Excerpts from a dataset:
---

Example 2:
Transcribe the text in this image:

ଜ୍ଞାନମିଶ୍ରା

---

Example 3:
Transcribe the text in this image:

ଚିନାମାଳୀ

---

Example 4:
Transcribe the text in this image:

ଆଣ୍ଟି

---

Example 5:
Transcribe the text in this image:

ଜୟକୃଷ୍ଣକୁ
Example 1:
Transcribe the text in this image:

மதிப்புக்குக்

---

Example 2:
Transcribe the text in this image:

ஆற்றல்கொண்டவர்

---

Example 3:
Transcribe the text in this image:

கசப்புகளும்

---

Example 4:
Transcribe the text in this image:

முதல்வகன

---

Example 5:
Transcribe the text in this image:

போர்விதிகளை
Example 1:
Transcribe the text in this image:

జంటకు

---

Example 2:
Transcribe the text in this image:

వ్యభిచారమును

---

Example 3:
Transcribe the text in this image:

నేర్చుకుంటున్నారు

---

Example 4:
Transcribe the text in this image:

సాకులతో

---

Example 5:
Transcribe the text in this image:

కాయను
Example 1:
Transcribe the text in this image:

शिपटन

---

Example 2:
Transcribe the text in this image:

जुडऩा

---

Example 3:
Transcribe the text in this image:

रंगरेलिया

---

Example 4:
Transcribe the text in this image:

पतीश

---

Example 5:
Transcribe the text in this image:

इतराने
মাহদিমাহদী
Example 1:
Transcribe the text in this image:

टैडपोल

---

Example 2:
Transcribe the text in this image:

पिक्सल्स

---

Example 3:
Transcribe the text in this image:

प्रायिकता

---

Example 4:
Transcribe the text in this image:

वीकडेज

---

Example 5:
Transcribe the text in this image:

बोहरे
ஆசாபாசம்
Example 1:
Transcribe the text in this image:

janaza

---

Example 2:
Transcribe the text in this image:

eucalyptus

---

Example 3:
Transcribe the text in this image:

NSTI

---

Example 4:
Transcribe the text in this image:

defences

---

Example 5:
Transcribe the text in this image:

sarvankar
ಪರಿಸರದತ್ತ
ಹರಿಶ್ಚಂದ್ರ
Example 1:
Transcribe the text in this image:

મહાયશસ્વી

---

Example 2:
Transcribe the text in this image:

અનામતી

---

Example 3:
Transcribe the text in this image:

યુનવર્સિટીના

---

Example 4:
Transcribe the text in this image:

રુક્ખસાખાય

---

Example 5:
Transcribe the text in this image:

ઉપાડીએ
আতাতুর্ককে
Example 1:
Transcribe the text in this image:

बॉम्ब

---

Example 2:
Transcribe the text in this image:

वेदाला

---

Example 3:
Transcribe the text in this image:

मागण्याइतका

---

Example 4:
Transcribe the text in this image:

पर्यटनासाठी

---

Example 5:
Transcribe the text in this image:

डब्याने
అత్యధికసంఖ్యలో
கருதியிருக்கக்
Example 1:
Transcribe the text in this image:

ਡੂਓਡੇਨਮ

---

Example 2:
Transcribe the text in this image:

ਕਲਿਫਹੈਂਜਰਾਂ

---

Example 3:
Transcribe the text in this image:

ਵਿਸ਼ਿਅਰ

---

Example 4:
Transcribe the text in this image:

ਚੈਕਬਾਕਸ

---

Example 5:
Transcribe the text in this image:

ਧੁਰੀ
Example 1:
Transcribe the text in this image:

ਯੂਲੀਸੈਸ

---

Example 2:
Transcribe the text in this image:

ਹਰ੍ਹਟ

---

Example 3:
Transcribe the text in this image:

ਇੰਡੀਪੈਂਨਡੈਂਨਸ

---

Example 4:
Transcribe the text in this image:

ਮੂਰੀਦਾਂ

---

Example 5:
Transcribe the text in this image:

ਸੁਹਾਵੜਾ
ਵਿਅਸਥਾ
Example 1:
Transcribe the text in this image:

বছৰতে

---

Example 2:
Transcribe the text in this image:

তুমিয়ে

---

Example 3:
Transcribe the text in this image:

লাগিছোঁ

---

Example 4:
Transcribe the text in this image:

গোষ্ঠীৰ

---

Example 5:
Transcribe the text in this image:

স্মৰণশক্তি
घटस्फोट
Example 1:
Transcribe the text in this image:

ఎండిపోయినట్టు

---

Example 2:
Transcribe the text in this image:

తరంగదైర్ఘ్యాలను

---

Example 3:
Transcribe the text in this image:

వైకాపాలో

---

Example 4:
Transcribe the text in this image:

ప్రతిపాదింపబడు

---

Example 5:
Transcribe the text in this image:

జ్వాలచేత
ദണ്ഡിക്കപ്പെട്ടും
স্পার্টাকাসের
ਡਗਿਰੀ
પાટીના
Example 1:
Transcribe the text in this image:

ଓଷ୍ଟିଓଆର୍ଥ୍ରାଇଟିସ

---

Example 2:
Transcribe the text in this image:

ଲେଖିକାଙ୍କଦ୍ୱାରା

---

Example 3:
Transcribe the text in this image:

_Work request_
Your answer must contain every line of the records, exactly.

_Response area_
---

Example 2:
Transcribe the text in this image:

ଜ୍ଞାନମିଶ୍ରା

---

Example 3:
Transcribe the text in this image:

ଚିନାମାଳୀ

---

Example 4:
Transcribe the text in this image:

ଆଣ୍ଟି

---

Example 5:
Transcribe the text in this image:

ଜୟକୃଷ୍ଣକୁ
Example 1:
Transcribe the text in this image:

மதிப்புக்குக்

---

Example 2:
Transcribe the text in this image:

ஆற்றல்கொண்டவர்

---

Example 3:
Transcribe the text in this image:

கசப்புகளும்

---

Example 4:
Transcribe the text in this image:

முதல்வகன

---

Example 5:
Transcribe the text in this image:

போர்விதிகளை
Example 1:
Transcribe the text in this image:

జంటకు

---

Example 2:
Transcribe the text in this image:

వ్యభిచారమును

---

Example 3:
Transcribe the text in this image:

నేర్చుకుంటున్నారు

---

Example 4:
Transcribe the text in this image:

సాకులతో

---

Example 5:
Transcribe the text in this image:

కాయను
Example 1:
Transcribe the text in this image:

शिपटन

---

Example 2:
Transcribe the text in this image:

जुडऩा

---

Example 3:
Transcribe the text in this image:

रंगरेलिया

---

Example 4:
Transcribe the text in this image:

पतीश

---

Example 5:
Transcribe the text in this image:

इतराने
মাহদিমাহদী
Example 1:
Transcribe the text in this image:

टैडपोल

---

Example 2:
Transcribe the text in this image:

पिक्सल्स

---

Example 3:
Transcribe the text in this image:

प्रायिकता

---

Example 4:
Transcribe the text in this image:

वीकडेज

---

Example 5:
Transcribe the text in this image:

बोहरे
ஆசாபாசம்
Example 1:
Transcribe the text in this image:

janaza

---

Example 2:
Transcribe the text in this image:

eucalyptus

---

Example 3:
Transcribe the text in this image:

NSTI

---

Example 4:
Transcribe the text in this image:

defences

---

Example 5:
Transcribe the text in this image:

sarvankar
ಪರಿಸರದತ್ತ
ಹರಿಶ್ಚಂದ್ರ
Example 1:
Transcribe the text in this image:

મહાયશસ્વી

---

Example 2:
Transcribe the text in this image:

અનામતી

---

Example 3:
Transcribe the text in this image:

યુનવર્સિટીના

---

Example 4:
Transcribe the text in this image:

રુક્ખસાખાય

---

Example 5:
Transcribe the text in this image:

ઉપાડીએ
আতাতুর্ককে
Example 1:
Transcribe the text in this image:

बॉम्ब

---

Example 2:
Transcribe the text in this image:

वेदाला

---

Example 3:
Transcribe the text in this image:

मागण्याइतका

---

Example 4:
Transcribe the text in this image:

पर्यटनासाठी

---

Example 5:
Transcribe the text in this image:

डब्याने
అత్యధికసంఖ్యలో
கருதியிருக்கக்
Example 1:
Transcribe the text in this image:

ਡੂਓਡੇਨਮ

---

Example 2:
Transcribe the text in this image:

ਕਲਿਫਹੈਂਜਰਾਂ

---

Example 3:
Transcribe the text in this image:

ਵਿਸ਼ਿਅਰ

---

Example 4:
Transcribe the text in this image:

ਚੈਕਬਾਕਸ

---

Example 5:
Transcribe the text in this image:

ਧੁਰੀ
Example 1:
Transcribe the text in this image:

ਯੂਲੀਸੈਸ

---

Example 2:
Transcribe the text in this image:

ਹਰ੍ਹਟ

---

Example 3:
Transcribe the text in this image:

ਇੰਡੀਪੈਂਨਡੈਂਨਸ

---

Example 4:
Transcribe the text in this image:

ਮੂਰੀਦਾਂ

---

Example 5:
Transcribe the text in this image:

ਸੁਹਾਵੜਾ
ਵਿਅਸਥਾ
Example 1:
Transcribe the text in this image:

বছৰতে

---

Example 2:
Transcribe the text in this image:

তুমিয়ে

---

Example 3:
Transcribe the text in this image:

লাগিছোঁ

---

Example 4:
Transcribe the text in this image:

গোষ্ঠীৰ

---

Example 5:
Transcribe the text in this image:

স্মৰণশক্তি
घटस्फोट
Example 1:
Transcribe the text in this image:

ఎండిపోయినట్టు

---

Example 2:
Transcribe the text in this image:

తరంగదైర్ఘ్యాలను

---

Example 3:
Transcribe the text in this image:

వైకాపాలో

---

Example 4:
Transcribe the text in this image:

ప్రతిపాదింపబడు

---

Example 5:
Transcribe the text in this image:

జ్వాలచేత
ദണ്ഡിക്കപ്പെട്ടും
স্পার্টাকাসের
ਡਗਿਰੀ
પાટીના
Example 1:
Transcribe the text in this image:

ଓଷ୍ଟିଓଆର୍ଥ୍ରାଇଟିସ

---

Example 2:
Transcribe the text in this image:

ଲେଖିକାଙ୍କଦ୍ୱାରା

---

Example 3:
Transcribe the text in this image:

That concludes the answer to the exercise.